[Page-level text extractions]
· · · ·
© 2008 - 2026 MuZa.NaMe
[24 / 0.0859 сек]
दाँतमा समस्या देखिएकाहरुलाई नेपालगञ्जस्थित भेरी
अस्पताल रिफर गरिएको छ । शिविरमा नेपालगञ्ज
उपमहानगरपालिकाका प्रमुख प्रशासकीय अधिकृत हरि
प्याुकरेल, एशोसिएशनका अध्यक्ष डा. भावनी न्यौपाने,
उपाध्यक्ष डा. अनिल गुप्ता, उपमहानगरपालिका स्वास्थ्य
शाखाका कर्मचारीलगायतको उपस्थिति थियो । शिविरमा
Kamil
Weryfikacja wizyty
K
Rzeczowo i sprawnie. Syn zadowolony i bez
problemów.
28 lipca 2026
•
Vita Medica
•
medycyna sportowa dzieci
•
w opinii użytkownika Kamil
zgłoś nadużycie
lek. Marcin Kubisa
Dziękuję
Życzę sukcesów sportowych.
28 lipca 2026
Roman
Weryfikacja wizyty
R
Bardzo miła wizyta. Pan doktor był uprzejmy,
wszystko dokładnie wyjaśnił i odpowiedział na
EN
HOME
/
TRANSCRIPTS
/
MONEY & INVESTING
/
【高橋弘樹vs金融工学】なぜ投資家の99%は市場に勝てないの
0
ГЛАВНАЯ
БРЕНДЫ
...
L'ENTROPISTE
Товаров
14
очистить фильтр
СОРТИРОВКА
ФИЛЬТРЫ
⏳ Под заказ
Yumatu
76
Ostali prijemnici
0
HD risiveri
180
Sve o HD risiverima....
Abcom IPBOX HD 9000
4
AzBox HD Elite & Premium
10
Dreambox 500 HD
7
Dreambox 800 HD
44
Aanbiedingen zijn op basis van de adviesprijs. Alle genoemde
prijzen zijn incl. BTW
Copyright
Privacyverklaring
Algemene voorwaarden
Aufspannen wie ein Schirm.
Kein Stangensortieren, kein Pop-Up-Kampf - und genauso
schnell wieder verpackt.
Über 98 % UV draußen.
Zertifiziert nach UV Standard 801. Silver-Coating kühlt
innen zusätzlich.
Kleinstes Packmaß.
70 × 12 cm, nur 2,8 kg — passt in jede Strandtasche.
· · · ·
Aim of the exercise: Bring together every line in the entries that holds the string "उपमह".

Answer area:
उपमहानगरपालिकाका प्रमुख प्रशासकीय अधिकृत हरि
उपाध्यक्ष डा. अनिल गुप्ता, उपमहानगरपालिका स्वास्थ्य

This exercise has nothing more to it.